The high watermark of my graphical computing experience was using an NCR-3125 running Go Corp.'s PenPoint w/ FutureWave SmartSketch when mobile, and a NeXT Cube w/ a Wacom ArtZ --- I've tried pretty much every thing in-between since, but when things were finally getting better, Microsoft did Fall Creator's Update and everything came crashing down....

I'd really like for Apple to make a device trifecta which I would actually be willing to buy.

nayroclade - 2 hours ago

I think this touch-only idea would be more viable if we had far better haptic feedback from screens. All the fancy gestures and fluidic UI don't help when your only means of interaction is pushing against an unresponsive pane of glass. Maybe something better just isn't possible, but I'd love to see Apple push things forward in this area.

altairprime - 3 hours ago

This article makes me very, very strongly want Bryce 3D for iPad.

Everything about using that app was about trying to make you feel like you could reach out and touch the screen. Now you can. Its user interface was nonsenical at the time. Now a spherical marble is sensible. Tap an object, then tap and hold; use other hand to operate the three-axis arrow control bar that swells up out of the interface into easy to touch controls. When you let go, they pop with a little spray of tri-color paint and a few speckles get left on the user interface.

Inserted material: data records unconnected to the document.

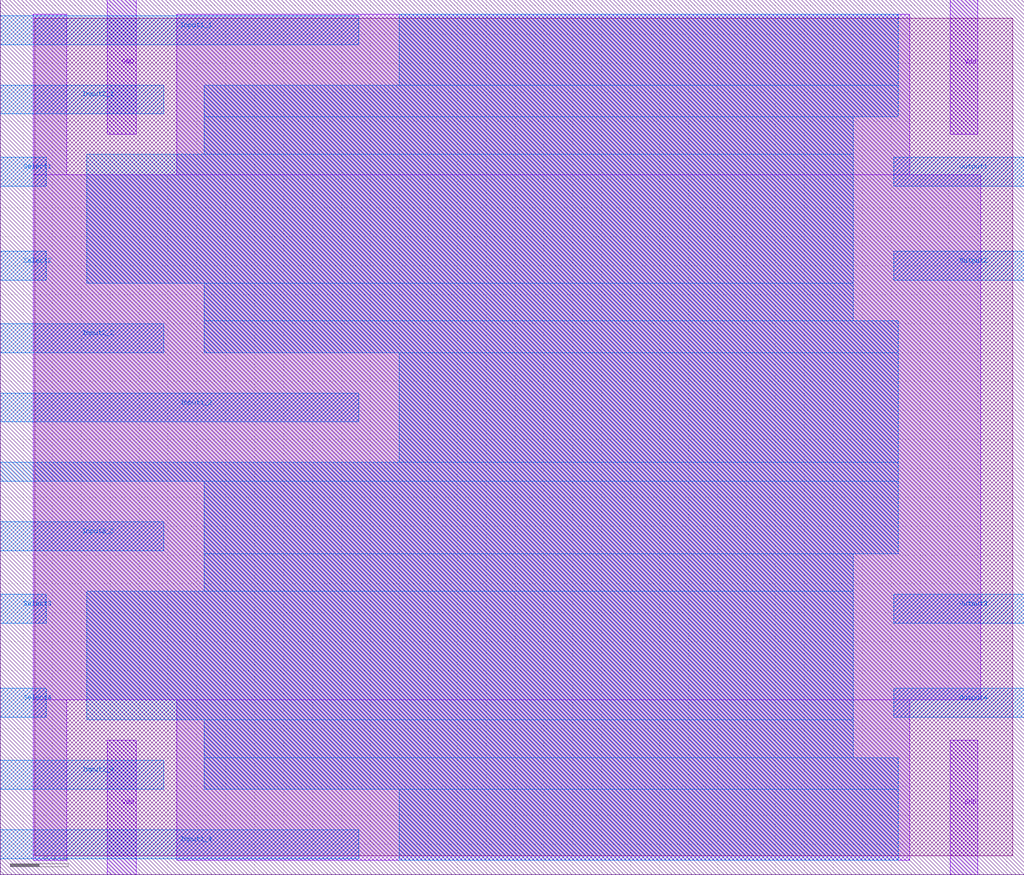
<source format=lef>
VERSION 5.7 ;
  NOWIREEXTENSIONATPIN ON ;
  DIVIDERCHAR "/" ;
  BUSBITCHARS "[]" ;
UNITS
  DATABASE MICRONS 200 ;
END UNITS

LAYER via2
  TYPE CUT ;
END via2

LAYER via
  TYPE CUT ;
END via

LAYER nwell
  TYPE MASTERSLICE ;
END nwell

LAYER via3
  TYPE CUT ;
END via3

LAYER pwell
  TYPE MASTERSLICE ;
END pwell

LAYER via4
  TYPE CUT ;
END via4

LAYER mcon
  TYPE CUT ;
END mcon

LAYER met6
  TYPE ROUTING ;
  WIDTH 0.030000 ;
  SPACING 0.040000 ;
  DIRECTION HORIZONTAL ;
END met6

LAYER met1
  TYPE ROUTING ;
  WIDTH 0.140000 ;
  SPACING 0.140000 ;
  DIRECTION HORIZONTAL ;
END met1

LAYER met3
  TYPE ROUTING ;
  WIDTH 0.300000 ;
  SPACING 0.300000 ;
  DIRECTION HORIZONTAL ;
END met3

LAYER met2
  TYPE ROUTING ;
  WIDTH 0.140000 ;
  SPACING 0.140000 ;
  DIRECTION HORIZONTAL ;
END met2

LAYER met4
  TYPE ROUTING ;
  WIDTH 0.300000 ;
  SPACING 0.300000 ;
  DIRECTION HORIZONTAL ;
END met4

LAYER met5
  TYPE ROUTING ;
  WIDTH 1.600000 ;
  SPACING 1.600000 ;
  DIRECTION HORIZONTAL ;
END met5

LAYER li1
  TYPE ROUTING ;
  WIDTH 0.170000 ;
  SPACING 0.170000 ;
  DIRECTION HORIZONTAL ;
END li1

MACRO sky130_hilas_Tgate4Double01
  CLASS BLOCK ;
  FOREIGN sky130_hilas_Tgate4Double01 ;
  ORIGIN 0.360 1.410 ;
  SIZE 7.080 BY 6.050 ;
  PIN GND
    USE GROUND ;
    PORT
      LAYER met1 ;
        RECT 0.380 3.710 0.580 4.640 ;
    END
    PORT
      LAYER met1 ;
        RECT 6.210 -1.410 6.400 -0.480 ;
    END
  END GND
  PIN Input1_1
    PORT
      LAYER met2 ;
        RECT -0.360 4.330 2.120 4.530 ;
    END
  END Input1_1
  PIN Input2_1
    PORT
      LAYER met2 ;
        RECT -0.360 3.850 0.770 4.050 ;
    END
  END Input2_1
  PIN Select1
    PORT
      LAYER met2 ;
        RECT -0.360 3.350 -0.040 3.550 ;
    END
  END Select1
  PIN Select2
    PORT
      LAYER met2 ;
        RECT -0.360 2.700 -0.040 2.900 ;
    END
  END Select2
  PIN Input2_2
    PORT
      LAYER met2 ;
        RECT -0.360 2.200 0.770 2.400 ;
    END
  END Input2_2
  PIN Input1_2
    PORT
      LAYER met2 ;
        RECT -0.360 1.720 2.120 1.920 ;
    END
  END Input1_2
  PIN Select3
    PORT
      LAYER met2 ;
        RECT -0.360 0.330 -0.040 0.530 ;
    END
  END Select3
  PIN Input2_3
    PORT
      LAYER met2 ;
        RECT -0.360 0.830 0.770 1.030 ;
    END
  END Input2_3
  PIN Select4
    PORT
      LAYER met2 ;
        RECT -0.360 -0.320 -0.040 -0.120 ;
    END
  END Select4
  PIN Input2_4
    PORT
      LAYER met2 ;
        RECT -0.360 -0.820 0.770 -0.620 ;
    END
  END Input2_4
  PIN Input1_4
    PORT
      LAYER met2 ;
        RECT -0.360 -1.300 2.120 -1.100 ;
    END
  END Input1_4
  PIN Vdd
    PORT
      LAYER met1 ;
        RECT 6.210 3.710 6.400 4.640 ;
    END
    PORT
      LAYER met1 ;
        RECT 0.380 -1.410 0.580 -0.480 ;
    END
  END Vdd
  PIN Output4
    PORT
      LAYER met2 ;
        RECT 5.820 -0.320 6.720 -0.120 ;
    END
  END Output4
  PIN Output3
    PORT
      LAYER met2 ;
        RECT 5.820 0.330 6.720 0.530 ;
    END
  END Output3
  PIN Output2
    PORT
      LAYER met2 ;
        RECT 5.820 2.700 6.720 2.900 ;
    END
  END Output2
  PIN Output1
    PORT
      LAYER met2 ;
        RECT 5.820 3.350 6.720 3.550 ;
    END
  END Output1
  OBS
      LAYER li1 ;
        RECT -0.120 -1.280 6.640 4.510 ;
      LAYER met1 ;
        RECT -0.130 3.430 0.100 4.540 ;
        RECT 0.860 3.430 5.930 4.540 ;
        RECT -0.130 -0.200 6.420 3.430 ;
        RECT -0.130 -1.310 0.100 -0.200 ;
        RECT 0.860 -1.310 5.930 -0.200 ;
      LAYER met2 ;
        RECT 2.400 4.050 5.850 4.540 ;
        RECT 1.050 3.830 5.850 4.050 ;
        RECT 1.050 3.570 5.540 3.830 ;
        RECT 0.240 2.680 5.540 3.570 ;
        RECT 1.050 2.420 5.540 2.680 ;
        RECT 1.050 2.200 5.850 2.420 ;
        RECT 2.400 1.440 5.850 2.200 ;
        RECT -0.360 1.310 5.850 1.440 ;
        RECT 1.050 0.810 5.850 1.310 ;
        RECT 1.050 0.550 5.540 0.810 ;
        RECT 0.240 -0.340 5.540 0.550 ;
        RECT 1.050 -0.600 5.540 -0.340 ;
        RECT 1.050 -0.820 5.850 -0.600 ;
        RECT 2.400 -1.310 5.850 -0.820 ;
  END
END sky130_hilas_Tgate4Double01
END LIBRARY


</source>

Seriously, we have done almost nothing with what’s possible because everything is either Word, Letterpress, Tabletop Simulator, or cross-platform port. Meanwhile there’s an engine in there powerful enough to run Bryce with realtime rendering, but everyone wants to emulate a sheet of paper rather than letting me do the most basic things.

We could have painting with a pen and controlling z-depth with a hand at the same time. Path snap to collision avoidance margins on a slider. Negative margins and a setting to define collision handling: do you materials simulate two oils colliding at their spline velocity? Do they intersperse and blend like translucent colored sand? How far after the intersection does the aftertint continue in the brush stream?

Instead, we have, courtesy of AI, U-turned the industry all the way back to text adventure games with sentient potatoes.

Sigh.

ginko - 2 hours ago

I just want a notebook the size and weight of a 10" ipad pro that I can run desktop software on. The Macbook Neo is 12" and weighs 1.23kg which is light but not "forget you have it in your bag" light.

It's frustating knowing that the ipad _could_ run mac os but won't due to intentional market segmentation by Apple.

weevil - 2 hours ago

> What does an LLM-first macOS look like?

Like a product I wouldn't touch with a bargepole.